[Recorded data]
-=-=-
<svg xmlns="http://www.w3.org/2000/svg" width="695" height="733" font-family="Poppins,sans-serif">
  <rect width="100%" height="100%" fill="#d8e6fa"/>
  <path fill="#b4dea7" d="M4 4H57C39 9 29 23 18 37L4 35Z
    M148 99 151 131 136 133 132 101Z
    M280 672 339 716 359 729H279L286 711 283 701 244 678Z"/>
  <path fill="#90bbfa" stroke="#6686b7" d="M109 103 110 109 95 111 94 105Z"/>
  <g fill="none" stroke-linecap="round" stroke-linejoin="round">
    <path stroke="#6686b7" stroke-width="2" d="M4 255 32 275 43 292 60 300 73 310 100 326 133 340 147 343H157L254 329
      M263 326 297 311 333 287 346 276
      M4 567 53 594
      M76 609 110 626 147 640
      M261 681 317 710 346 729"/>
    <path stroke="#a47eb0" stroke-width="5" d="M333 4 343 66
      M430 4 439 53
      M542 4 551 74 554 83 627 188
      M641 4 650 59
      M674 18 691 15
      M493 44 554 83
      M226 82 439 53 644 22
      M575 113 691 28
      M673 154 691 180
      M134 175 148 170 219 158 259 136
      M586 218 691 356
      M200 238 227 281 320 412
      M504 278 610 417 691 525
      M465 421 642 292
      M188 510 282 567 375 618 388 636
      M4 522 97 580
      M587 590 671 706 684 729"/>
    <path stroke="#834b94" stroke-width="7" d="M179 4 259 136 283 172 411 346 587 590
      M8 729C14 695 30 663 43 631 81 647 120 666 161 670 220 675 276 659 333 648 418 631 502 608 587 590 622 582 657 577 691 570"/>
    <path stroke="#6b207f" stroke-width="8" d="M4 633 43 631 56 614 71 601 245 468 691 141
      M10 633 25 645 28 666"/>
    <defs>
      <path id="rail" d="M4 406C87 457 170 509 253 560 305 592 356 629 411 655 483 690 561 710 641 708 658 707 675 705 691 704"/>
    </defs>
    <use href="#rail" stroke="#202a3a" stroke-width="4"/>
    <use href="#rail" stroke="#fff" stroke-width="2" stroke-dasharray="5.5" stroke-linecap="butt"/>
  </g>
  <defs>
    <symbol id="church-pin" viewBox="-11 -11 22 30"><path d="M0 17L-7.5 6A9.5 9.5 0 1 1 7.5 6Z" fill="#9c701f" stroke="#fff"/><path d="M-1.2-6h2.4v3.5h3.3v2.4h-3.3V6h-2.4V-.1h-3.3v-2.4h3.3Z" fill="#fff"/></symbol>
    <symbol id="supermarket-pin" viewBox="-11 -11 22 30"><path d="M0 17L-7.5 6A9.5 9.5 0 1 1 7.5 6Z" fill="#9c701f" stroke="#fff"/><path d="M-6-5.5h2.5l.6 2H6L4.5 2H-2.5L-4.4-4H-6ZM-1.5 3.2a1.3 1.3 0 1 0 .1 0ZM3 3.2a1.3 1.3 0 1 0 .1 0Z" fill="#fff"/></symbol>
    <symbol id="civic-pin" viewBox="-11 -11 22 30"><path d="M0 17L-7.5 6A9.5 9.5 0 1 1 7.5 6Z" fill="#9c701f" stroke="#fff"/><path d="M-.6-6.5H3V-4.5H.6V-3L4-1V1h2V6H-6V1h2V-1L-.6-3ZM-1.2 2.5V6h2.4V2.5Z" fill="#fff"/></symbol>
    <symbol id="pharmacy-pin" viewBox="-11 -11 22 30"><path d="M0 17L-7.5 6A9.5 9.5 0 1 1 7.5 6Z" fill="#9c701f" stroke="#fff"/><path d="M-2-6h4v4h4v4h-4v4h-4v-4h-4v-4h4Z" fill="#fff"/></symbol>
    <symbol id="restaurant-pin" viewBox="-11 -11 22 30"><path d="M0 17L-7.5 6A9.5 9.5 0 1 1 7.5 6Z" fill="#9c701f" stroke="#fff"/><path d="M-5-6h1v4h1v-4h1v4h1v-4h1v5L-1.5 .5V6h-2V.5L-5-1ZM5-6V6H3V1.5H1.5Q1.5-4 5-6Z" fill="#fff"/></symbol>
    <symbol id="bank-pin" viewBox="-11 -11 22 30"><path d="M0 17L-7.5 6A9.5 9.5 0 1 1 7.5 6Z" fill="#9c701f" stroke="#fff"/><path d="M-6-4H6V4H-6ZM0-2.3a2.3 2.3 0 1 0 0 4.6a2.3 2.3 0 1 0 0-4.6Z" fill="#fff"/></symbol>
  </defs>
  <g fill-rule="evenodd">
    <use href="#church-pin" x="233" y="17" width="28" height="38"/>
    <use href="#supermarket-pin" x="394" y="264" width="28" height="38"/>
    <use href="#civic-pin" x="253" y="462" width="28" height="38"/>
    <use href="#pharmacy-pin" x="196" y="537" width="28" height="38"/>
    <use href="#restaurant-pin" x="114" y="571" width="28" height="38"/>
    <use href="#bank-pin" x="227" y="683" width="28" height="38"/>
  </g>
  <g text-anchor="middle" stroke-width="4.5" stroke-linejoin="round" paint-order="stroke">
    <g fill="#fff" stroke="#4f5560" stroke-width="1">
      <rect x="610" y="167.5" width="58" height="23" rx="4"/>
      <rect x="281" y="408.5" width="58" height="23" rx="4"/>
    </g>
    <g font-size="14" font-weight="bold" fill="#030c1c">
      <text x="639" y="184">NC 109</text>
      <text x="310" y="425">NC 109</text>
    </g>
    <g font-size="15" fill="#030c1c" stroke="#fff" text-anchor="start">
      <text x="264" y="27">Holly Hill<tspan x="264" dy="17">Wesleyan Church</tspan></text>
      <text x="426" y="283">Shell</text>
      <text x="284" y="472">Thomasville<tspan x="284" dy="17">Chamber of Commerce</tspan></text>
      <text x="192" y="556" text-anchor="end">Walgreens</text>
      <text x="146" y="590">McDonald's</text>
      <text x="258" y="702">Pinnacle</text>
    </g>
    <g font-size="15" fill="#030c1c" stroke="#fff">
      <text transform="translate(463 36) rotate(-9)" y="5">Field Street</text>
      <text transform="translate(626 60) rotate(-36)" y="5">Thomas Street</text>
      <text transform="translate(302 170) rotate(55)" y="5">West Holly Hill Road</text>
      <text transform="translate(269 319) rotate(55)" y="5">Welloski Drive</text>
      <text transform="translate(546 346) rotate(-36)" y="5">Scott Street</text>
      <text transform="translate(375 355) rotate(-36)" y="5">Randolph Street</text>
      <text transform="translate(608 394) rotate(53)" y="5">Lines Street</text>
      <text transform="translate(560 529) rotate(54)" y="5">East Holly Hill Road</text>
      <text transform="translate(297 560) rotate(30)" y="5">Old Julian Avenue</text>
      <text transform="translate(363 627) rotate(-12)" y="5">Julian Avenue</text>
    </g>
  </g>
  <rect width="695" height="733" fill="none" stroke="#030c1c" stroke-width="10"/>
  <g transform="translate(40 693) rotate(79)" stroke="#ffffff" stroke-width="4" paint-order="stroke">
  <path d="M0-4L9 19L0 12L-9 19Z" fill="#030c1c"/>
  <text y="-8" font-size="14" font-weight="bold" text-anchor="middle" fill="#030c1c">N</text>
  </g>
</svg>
-=-=-
__EXERCISE INSTRUCTIONS__:
Retype all the records above without changing a word.

__REPLY__:
<svg xmlns="http://www.w3.org/2000/svg" width="695" height="733" font-family="Poppins,sans-serif">
  <rect width="100%" height="100%" fill="#d8e6fa"/>
  <path fill="#b4dea7" d="M4 4H57C39 9 29 23 18 37L4 35Z
    M148 99 151 131 136 133 132 101Z
    M280 672 339 716 359 729H279L286 711 283 701 244 678Z"/>
  <path fill="#90bbfa" stroke="#6686b7" d="M109 103 110 109 95 111 94 105Z"/>
  <g fill="none" stroke-linecap="round" stroke-linejoin="round">
    <path stroke="#6686b7" stroke-width="2" d="M4 255 32 275 43 292 60 300 73 310 100 326 133 340 147 343H157L254 329
      M263 326 297 311 333 287 346 276
      M4 567 53 594
      M76 609 110 626 147 640
      M261 681 317 710 346 729"/>
    <path stroke="#a47eb0" stroke-width="5" d="M333 4 343 66
      M430 4 439 53
      M542 4 551 74 554 83 627 188
      M641 4 650 59
      M674 18 691 15
      M493 44 554 83
      M226 82 439 53 644 22
      M575 113 691 28
      M673 154 691 180
      M134 175 148 170 219 158 259 136
      M586 218 691 356
      M200 238 227 281 320 412
      M504 278 610 417 691 525
      M465 421 642 292
      M188 510 282 567 375 618 388 636
      M4 522 97 580
      M587 590 671 706 684 729"/>
    <path stroke="#834b94" stroke-width="7" d="M179 4 259 136 283 172 411 346 587 590
      M8 729C14 695 30 663 43 631 81 647 120 666 161 670 220 675 276 659 333 648 418 631 502 608 587 590 622 582 657 577 691 570"/>
    <path stroke="#6b207f" stroke-width="8" d="M4 633 43 631 56 614 71 601 245 468 691 141
      M10 633 25 645 28 666"/>
    <defs>
      <path id="rail" d="M4 406C87 457 170 509 253 560 305 592 356 629 411 655 483 690 561 710 641 708 658 707 675 705 691 704"/>
    </defs>
    <use href="#rail" stroke="#202a3a" stroke-width="4"/>
    <use href="#rail" stroke="#fff" stroke-width="2" stroke-dasharray="5.5" stroke-linecap="butt"/>
  </g>
  <defs>
    <symbol id="church-pin" viewBox="-11 -11 22 30"><path d="M0 17L-7.5 6A9.5 9.5 0 1 1 7.5 6Z" fill="#9c701f" stroke="#fff"/><path d="M-1.2-6h2.4v3.5h3.3v2.4h-3.3V6h-2.4V-.1h-3.3v-2.4h3.3Z" fill="#fff"/></symbol>
    <symbol id="supermarket-pin" viewBox="-11 -11 22 30"><path d="M0 17L-7.5 6A9.5 9.5 0 1 1 7.5 6Z" fill="#9c701f" stroke="#fff"/><path d="M-6-5.5h2.5l.6 2H6L4.5 2H-2.5L-4.4-4H-6ZM-1.5 3.2a1.3 1.3 0 1 0 .1 0ZM3 3.2a1.3 1.3 0 1 0 .1 0Z" fill="#fff"/></symbol>
    <symbol id="civic-pin" viewBox="-11 -11 22 30"><path d="M0 17L-7.5 6A9.5 9.5 0 1 1 7.5 6Z" fill="#9c701f" stroke="#fff"/><path d="M-.6-6.5H3V-4.5H.6V-3L4-1V1h2V6H-6V1h2V-1L-.6-3ZM-1.2 2.5V6h2.4V2.5Z" fill="#fff"/></symbol>
    <symbol id="pharmacy-pin" viewBox="-11 -11 22 30"><path d="M0 17L-7.5 6A9.5 9.5 0 1 1 7.5 6Z" fill="#9c701f" stroke="#fff"/><path d="M-2-6h4v4h4v4h-4v4h-4v-4h-4v-4h4Z" fill="#fff"/></symbol>
    <symbol id="restaurant-pin" viewBox="-11 -11 22 30"><path d="M0 17L-7.5 6A9.5 9.5 0 1 1 7.5 6Z" fill="#9c701f" stroke="#fff"/><path d="M-5-6h1v4h1v-4h1v4h1v-4h1v5L-1.5 .5V6h-2V.5L-5-1ZM5-6V6H3V1.5H1.5Q1.5-4 5-6Z" fill="#fff"/></symbol>
    <symbol id="bank-pin" viewBox="-11 -11 22 30"><path d="M0 17L-7.5 6A9.5 9.5 0 1 1 7.5 6Z" fill="#9c701f" stroke="#fff"/><path d="M-6-4H6V4H-6ZM0-2.3a2.3 2.3 0 1 0 0 4.6a2.3 2.3 0 1 0 0-4.6Z" fill="#fff"/></symbol>
  </defs>
  <g fill-rule="evenodd">
    <use href="#church-pin" x="233" y="17" width="28" height="38"/>
    <use href="#supermarket-pin" x="394" y="264" width="28" height="38"/>
    <use href="#civic-pin" x="253" y="462" width="28" height="38"/>
    <use href="#pharmacy-pin" x="196" y="537" width="28" height="38"/>
    <use href="#restaurant-pin" x="114" y="571" width="28" height="38"/>
    <use href="#bank-pin" x="227" y="683" width="28" height="38"/>
  </g>
  <g text-anchor="middle" stroke-width="4.5" stroke-linejoin="round" paint-order="stroke">
    <g fill="#fff" stroke="#4f5560" stroke-width="1">
      <rect x="610" y="167.5" width="58" height="23" rx="4"/>
      <rect x="281" y="408.5" width="58" height="23" rx="4"/>
    </g>
    <g font-size="14" font-weight="bold" fill="#030c1c">
      <text x="639" y="184">NC 109</text>
      <text x="310" y="425">NC 109</text>
    </g>
    <g font-size="15" fill="#030c1c" stroke="#fff" text-anchor="start">
      <text x="264" y="27">Holly Hill<tspan x="264" dy="17">Wesleyan Church</tspan></text>
      <text x="426" y="283">Shell</text>
      <text x="284" y="472">Thomasville<tspan x="284" dy="17">Chamber of Commerce</tspan></text>
      <text x="192" y="556" text-anchor="end">Walgreens</text>
      <text x="146" y="590">McDonald's</text>
      <text x="258" y="702">Pinnacle</text>
    </g>
    <g font-size="15" fill="#030c1c" stroke="#fff">
      <text transform="translate(463 36) rotate(-9)" y="5">Field Street</text>
      <text transform="translate(626 60) rotate(-36)" y="5">Thomas Street</text>
      <text transform="translate(302 170) rotate(55)" y="5">West Holly Hill Road</text>
      <text transform="translate(269 319) rotate(55)" y="5">Welloski Drive</text>
      <text transform="translate(546 346) rotate(-36)" y="5">Scott Street</text>
      <text transform="translate(375 355) rotate(-36)" y="5">Randolph Street</text>
      <text transform="translate(608 394) rotate(53)" y="5">Lines Street</text>
      <text transform="translate(560 529) rotate(54)" y="5">East Holly Hill Road</text>
      <text transform="translate(297 560) rotate(30)" y="5">Old Julian Avenue</text>
      <text transform="translate(363 627) rotate(-12)" y="5">Julian Avenue</text>
    </g>
  </g>
  <rect width="695" height="733" fill="none" stroke="#030c1c" stroke-width="10"/>
  <g transform="translate(40 693) rotate(79)" stroke="#ffffff" stroke-width="4" paint-order="stroke">
  <path d="M0-4L9 19L0 12L-9 19Z" fill="#030c1c"/>
  <text y="-8" font-size="14" font-weight="bold" text-anchor="middle" fill="#030c1c">N</text>
  </g>
</svg>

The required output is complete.